To do:
Every line below from the one containing "Page size: 1500x1125." to the final line must be reproduced exactly, and no other line may appear in the answer.
=== Excerpted data ===
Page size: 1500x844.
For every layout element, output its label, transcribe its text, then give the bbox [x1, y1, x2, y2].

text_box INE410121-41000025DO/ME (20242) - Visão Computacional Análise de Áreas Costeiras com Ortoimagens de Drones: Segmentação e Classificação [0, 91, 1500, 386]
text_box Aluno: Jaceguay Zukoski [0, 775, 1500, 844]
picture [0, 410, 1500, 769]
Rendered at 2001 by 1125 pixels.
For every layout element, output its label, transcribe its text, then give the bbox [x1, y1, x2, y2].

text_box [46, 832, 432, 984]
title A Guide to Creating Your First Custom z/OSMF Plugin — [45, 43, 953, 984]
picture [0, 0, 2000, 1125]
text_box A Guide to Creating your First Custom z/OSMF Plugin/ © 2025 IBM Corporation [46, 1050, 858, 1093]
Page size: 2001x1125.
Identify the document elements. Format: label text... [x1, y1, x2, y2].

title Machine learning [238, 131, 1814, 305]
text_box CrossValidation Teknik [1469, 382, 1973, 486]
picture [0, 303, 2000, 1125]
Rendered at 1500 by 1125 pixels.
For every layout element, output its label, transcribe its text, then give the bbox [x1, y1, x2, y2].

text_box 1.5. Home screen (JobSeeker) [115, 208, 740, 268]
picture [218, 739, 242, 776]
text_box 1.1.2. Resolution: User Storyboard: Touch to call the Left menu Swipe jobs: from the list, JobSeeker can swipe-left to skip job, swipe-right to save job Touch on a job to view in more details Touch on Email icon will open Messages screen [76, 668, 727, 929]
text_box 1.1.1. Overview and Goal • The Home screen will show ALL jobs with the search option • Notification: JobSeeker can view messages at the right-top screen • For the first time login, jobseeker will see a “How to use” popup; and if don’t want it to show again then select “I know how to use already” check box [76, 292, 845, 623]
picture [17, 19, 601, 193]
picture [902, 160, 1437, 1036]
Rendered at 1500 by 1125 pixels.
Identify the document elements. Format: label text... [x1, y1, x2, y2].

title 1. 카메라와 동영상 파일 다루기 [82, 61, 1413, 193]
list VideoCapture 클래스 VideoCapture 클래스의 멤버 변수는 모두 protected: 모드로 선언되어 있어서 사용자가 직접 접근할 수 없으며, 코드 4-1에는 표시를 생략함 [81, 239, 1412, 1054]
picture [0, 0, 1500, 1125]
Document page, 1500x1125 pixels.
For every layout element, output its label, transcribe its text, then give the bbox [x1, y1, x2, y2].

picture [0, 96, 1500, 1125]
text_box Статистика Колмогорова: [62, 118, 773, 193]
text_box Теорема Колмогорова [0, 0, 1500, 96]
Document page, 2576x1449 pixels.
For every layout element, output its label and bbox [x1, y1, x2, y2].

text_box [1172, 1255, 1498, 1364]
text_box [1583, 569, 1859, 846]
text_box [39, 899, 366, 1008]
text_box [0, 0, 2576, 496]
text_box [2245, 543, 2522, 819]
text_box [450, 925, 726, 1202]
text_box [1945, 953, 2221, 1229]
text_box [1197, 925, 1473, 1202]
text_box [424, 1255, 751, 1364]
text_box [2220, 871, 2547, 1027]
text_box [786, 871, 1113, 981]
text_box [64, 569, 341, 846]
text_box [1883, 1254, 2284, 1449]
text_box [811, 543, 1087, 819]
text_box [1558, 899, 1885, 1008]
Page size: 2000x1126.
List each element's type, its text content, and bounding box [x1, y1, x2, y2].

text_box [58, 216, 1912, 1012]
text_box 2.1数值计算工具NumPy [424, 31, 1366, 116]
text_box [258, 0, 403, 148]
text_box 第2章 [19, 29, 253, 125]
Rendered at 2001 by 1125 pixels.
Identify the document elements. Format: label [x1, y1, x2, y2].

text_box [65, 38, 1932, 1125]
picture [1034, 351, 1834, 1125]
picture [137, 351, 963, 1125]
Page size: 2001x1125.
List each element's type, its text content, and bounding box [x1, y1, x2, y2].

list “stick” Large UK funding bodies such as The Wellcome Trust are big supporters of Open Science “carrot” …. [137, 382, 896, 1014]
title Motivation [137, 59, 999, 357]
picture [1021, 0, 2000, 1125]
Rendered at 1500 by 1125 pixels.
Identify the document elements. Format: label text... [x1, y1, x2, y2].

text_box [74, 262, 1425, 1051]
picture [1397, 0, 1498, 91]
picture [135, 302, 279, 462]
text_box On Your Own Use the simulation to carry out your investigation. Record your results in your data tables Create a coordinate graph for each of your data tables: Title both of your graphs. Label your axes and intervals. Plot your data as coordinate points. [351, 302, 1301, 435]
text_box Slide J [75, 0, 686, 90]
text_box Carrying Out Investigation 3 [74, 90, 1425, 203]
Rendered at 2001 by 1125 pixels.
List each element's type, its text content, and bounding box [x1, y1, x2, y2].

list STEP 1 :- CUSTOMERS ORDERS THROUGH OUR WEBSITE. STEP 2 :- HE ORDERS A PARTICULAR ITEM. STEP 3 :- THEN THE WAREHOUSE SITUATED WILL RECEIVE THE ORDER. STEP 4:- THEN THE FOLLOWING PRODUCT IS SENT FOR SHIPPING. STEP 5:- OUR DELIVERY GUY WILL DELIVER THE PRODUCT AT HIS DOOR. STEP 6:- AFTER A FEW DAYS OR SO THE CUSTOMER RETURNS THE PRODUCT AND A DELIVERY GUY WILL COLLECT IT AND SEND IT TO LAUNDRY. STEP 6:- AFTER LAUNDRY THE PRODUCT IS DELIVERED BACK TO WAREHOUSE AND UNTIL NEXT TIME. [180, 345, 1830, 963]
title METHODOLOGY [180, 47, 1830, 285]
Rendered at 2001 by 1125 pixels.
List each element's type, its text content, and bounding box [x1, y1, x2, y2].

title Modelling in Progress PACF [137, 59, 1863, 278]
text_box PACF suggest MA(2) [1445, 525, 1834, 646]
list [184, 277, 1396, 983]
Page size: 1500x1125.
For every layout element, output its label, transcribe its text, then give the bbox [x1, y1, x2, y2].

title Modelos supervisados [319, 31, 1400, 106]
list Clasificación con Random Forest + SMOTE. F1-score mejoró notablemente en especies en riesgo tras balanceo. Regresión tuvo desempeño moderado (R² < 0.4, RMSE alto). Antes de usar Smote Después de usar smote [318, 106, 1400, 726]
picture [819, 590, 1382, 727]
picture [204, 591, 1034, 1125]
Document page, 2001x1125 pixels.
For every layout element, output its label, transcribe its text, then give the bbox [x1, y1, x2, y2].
===
Exercise result:
Page size: 1500x1125.
For every layout element, output its label, transcribe its text, then give the bbox [x1, y1, x2, y2].

title Modelos supervisados [319, 31, 1400, 106]
list Clasificación con Random Forest + SMOTE. F1-score mejoró notablemente en especies en riesgo tras balanceo. Regresión tuvo desempeño moderado (R² < 0.4, RMSE alto). Antes de usar Smote Después de usar smote [318, 106, 1400, 726]
picture [819, 590, 1382, 727]
picture [204, 591, 1034, 1125]
Document page, 2001x1125 pixels.
For every layout element, output its label, transcribe its text, then give the bbox [x1, y1, x2, y2].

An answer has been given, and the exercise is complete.